← Home
Research
Agentic AI AI Applications Multi-Agent Systems Alignment & Safety LLM Security Agentic Architectures
Spring '26 – Present
LLM Agent Safety & Alignment — Ongoing Directions
Master's Research · Texas A&M University–Corpus Christi

My current work investigates alignment failures and safety vulnerabilities, including prompt injection and deceptive alignment, in compromised LLM agent communication. In parallel, I am probing goal misgeneralization and unsafe behaviors in the perception-action interface of LLM computer-use agentic systems. These are general directions as specifics are being refined.

Specific research direction actively being scoped.

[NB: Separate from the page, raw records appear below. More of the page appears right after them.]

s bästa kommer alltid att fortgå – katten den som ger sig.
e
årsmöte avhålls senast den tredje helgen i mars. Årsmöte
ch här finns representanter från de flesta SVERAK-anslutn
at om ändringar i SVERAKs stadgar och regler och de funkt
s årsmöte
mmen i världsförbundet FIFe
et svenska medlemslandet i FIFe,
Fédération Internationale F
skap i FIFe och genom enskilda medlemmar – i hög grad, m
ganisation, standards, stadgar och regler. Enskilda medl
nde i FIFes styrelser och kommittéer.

2 NSF REUs · Fall '24 – Fall '25
Towards Capable and Secure Autonomous Computer Use Agents

In this project, funded by two cycles of the NSF Computing Alliance of Hispanic-Serving Institutions REU program, I investigated autonomous computer-use agents (ACUAs) — systems powered by large language models that can operate a computer end-to-end. Unlike traditional chatbots, ACUAs navigate interfaces, execute tasks, and make independent decisions, raising important questions about their reliability and security.

I designed and introduced one of the first systematic evaluation frameworks for ACUAs, testing agents from OpenAI, Anthropic, and open-source projects across five task domains of increasing complexity, adapting principles of an HCI IBM UI/UX quantitative assessment to measure complexity. The study identified two classes of agents: full computer access and browser-based agents.

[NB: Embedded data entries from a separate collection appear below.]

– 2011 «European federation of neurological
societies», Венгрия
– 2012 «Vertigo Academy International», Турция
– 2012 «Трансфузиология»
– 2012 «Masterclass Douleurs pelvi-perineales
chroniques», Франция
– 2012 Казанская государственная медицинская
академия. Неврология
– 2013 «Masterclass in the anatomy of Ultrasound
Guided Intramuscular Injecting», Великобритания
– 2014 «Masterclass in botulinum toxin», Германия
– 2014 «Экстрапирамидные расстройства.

Performance was measured with a seven-factor rubric assessing accuracy, adaptability, efficiency, robustness, security, relevance, and consistency. Quantitative data such as completion rates, time, failed interactions, and remediation percentages were collected for evaluation.

Findings revealed significant limitations: full computer-access agents often failed due to hallucinations, navigation errors, and unauthorized system changes, while browser-based agents achieved higher success rates but still showed vulnerabilities to prompt injection and inconsistent security awareness.

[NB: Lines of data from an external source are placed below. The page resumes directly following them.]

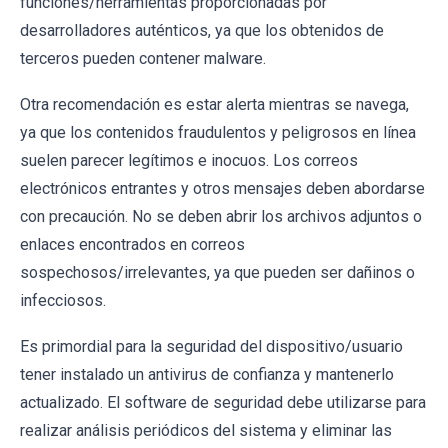
funciones/herramientas proporcionadas por
desarrolladores auténticos, ya que los obtenidos de
terceros pueden contener malware.
Otra recomendación es estar alerta mientras se navega,
ya que los contenidos fraudulentos y peligrosos en línea
suelen parecer legítimos e inocuos. Los correos
electrónicos entrantes y otros mensajes deben abordarse
con precaución. No se deben abrir los archivos adjuntos o
enlaces encontrados en correos
sospechosos/irrelevantes, ya que pueden ser dañinos o
infecciosos.
Es primordial para la seguridad del dispositivo/usuario
tener instalado un antivirus de confianza y mantenerlo
actualizado. El software de seguridad debe utilizarse para
realizar análisis periódicos del sistema y eliminar las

These results currently guide the development of an ACUA, integrating multi-agent orchestration, machine learning, RAG, and security frameworks including access control and prompt verification. Potential approaches for addressing LLM limitations, including chain-of-thought (CoT) reasoning, are under investigation to improve decision making.

This work has been recognized with multiple honors, including a GMiS Student Poster Scholarship, an NSF LSAMP Scholarship, a second NSF CAHSI REU award, and a scholarship with second place at the international WiCyS Student Poster Competition.

NSF REU · Summer–Fall '25
Developing and Optimizing LLM Pipelines for Smart City Safety Analysis
Team of Dr. Jee Woong Park, UNLV  ·  Projects of Unmesa Ray and Niloy Das

Funded by the NSF Smart Cities REU program, I investigated large language model optimization techniques for analyzing unstructured construction safety data to enhance urban infrastructure development. LLM-pipeline optimization enables automated extraction of critical insights from accident reports, raising important questions about scalability and real-world implementation in smart city frameworks.

Project I: As the computer scientist in a team of civil engineers, I developed novel LLM-pipeline optimization methods to analyze construction accident reports, creating a prototype that processes unstructured safety data and extracts meaningful insights. My work included researching optimized RAG and machine learning pipelines, and evaluating strategies to improve efficiency while enhancing narrative tone extraction.

Project II: I collaborated on NDA research focused on machine learning for system analysis, working on techniques designed to enhance LLM performance and improve the accuracy of pattern extraction as the only computer scientist on the team.

I have been invited to continue collaborating as a research assistant. Project I has evolved quickly and I now lead the LLM-driven analytical methods, contributing to manuscript development and gaining experience integrating quickly into a new interdisciplinary team.